Dataset records:
:::

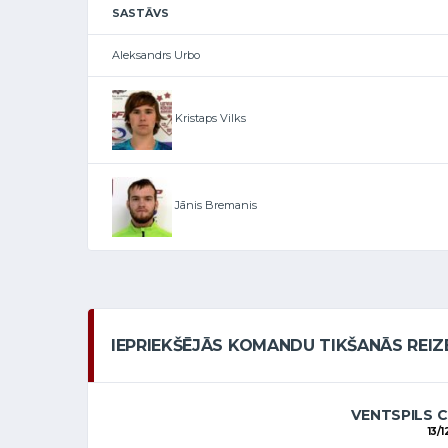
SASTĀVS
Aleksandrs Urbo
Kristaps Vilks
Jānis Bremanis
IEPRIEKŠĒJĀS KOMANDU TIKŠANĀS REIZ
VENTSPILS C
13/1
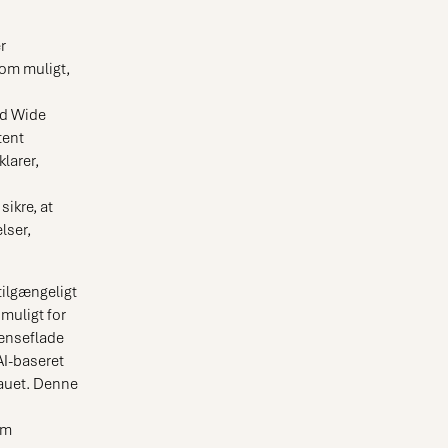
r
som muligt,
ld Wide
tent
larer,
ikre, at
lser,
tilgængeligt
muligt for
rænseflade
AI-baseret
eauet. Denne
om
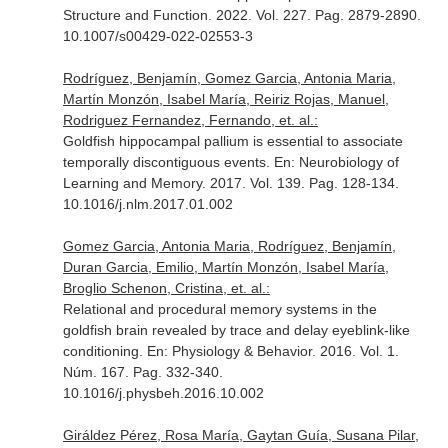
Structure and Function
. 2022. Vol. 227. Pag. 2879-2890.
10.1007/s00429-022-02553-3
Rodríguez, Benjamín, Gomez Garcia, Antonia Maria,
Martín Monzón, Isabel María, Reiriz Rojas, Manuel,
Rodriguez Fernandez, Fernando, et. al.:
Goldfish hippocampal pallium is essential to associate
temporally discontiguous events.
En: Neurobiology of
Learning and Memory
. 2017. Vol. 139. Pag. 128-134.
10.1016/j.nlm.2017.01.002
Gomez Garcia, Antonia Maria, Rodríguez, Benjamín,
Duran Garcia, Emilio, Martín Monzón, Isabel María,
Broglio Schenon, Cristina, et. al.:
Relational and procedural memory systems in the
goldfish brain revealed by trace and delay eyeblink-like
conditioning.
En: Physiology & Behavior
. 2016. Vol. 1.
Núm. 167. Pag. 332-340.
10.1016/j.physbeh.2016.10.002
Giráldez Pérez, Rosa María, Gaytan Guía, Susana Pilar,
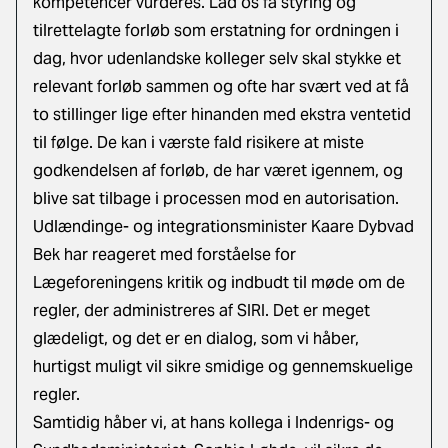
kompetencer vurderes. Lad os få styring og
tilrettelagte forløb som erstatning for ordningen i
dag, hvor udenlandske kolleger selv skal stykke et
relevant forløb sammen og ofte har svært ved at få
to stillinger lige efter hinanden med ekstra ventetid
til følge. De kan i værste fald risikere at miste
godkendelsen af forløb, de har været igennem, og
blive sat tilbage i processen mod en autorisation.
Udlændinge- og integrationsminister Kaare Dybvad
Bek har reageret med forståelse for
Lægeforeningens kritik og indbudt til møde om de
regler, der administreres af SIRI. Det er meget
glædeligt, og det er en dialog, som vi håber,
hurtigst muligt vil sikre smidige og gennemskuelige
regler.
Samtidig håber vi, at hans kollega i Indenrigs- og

:::

**Your task**. Change every "En:" in the items to "In:" and reproduce their text with nothing else altered. Leave the pictures out.

**Finished exercise**.
SASTĀVS
Aleksandrs Urbo
Kristaps Vilks
Jānis Bremanis
IEPRIEKŠĒJĀS KOMANDU TIKŠANĀS REIZ
VENTSPILS C
13/1
r
som muligt,
ld Wide
tent
larer,
ikre, at
lser,
tilgængeligt
muligt for
rænseflade
AI-baseret
eauet. Denne
om
Structure and Function
. 2022. Vol. 227. Pag. 2879-2890.
10.1007/s00429-022-02553-3
Rodríguez, Benjamín, Gomez Garcia, Antonia Maria,
Martín Monzón, Isabel María, Reiriz Rojas, Manuel,
Rodriguez Fernandez, Fernando, et. al.:
Goldfish hippocampal pallium is essential to associate
temporally discontiguous events.
In: Neurobiology of
Learning and Memory
. 2017. Vol. 139. Pag. 128-134.
10.1016/j.nlm.2017.01.002
Gomez Garcia, Antonia Maria, Rodríguez, Benjamín,
Duran Garcia, Emilio, Martín Monzón, Isabel María,
Broglio Schenon, Cristina, et. al.:
Relational and procedural memory systems in the
goldfish brain revealed by trace and delay eyeblink-like
conditioning.
In: Physiology & Behavior
. 2016. Vol. 1.
Núm. 167. Pag. 332-340.
10.1016/j.physbeh.2016.10.002
Giráldez Pérez, Rosa María, Gaytan Guía, Susana Pilar,
kompetencer vurderes. Lad os få styring og
tilrettelagte forløb som erstatning for ordningen i
dag, hvor udenlandske kolleger selv skal stykke et
relevant forløb sammen og ofte har svært ved at få
to stillinger lige efter hinanden med ekstra ventetid
til følge. De kan i værste fald risikere at miste
godkendelsen af forløb, de har været igennem, og
blive sat tilbage i processen mod en autorisation.
Udlændinge- og integrationsminister Kaare Dybvad
Bek har reageret med forståelse for
Lægeforeningens kritik og indbudt til møde om de
regler, der administreres af SIRI. Det er meget
glædeligt, og det er en dialog, som vi håber,
hurtigst muligt vil sikre smidige og gennemskuelige
regler.
Samtidig håber vi, at hans kollega i Indenrigs- og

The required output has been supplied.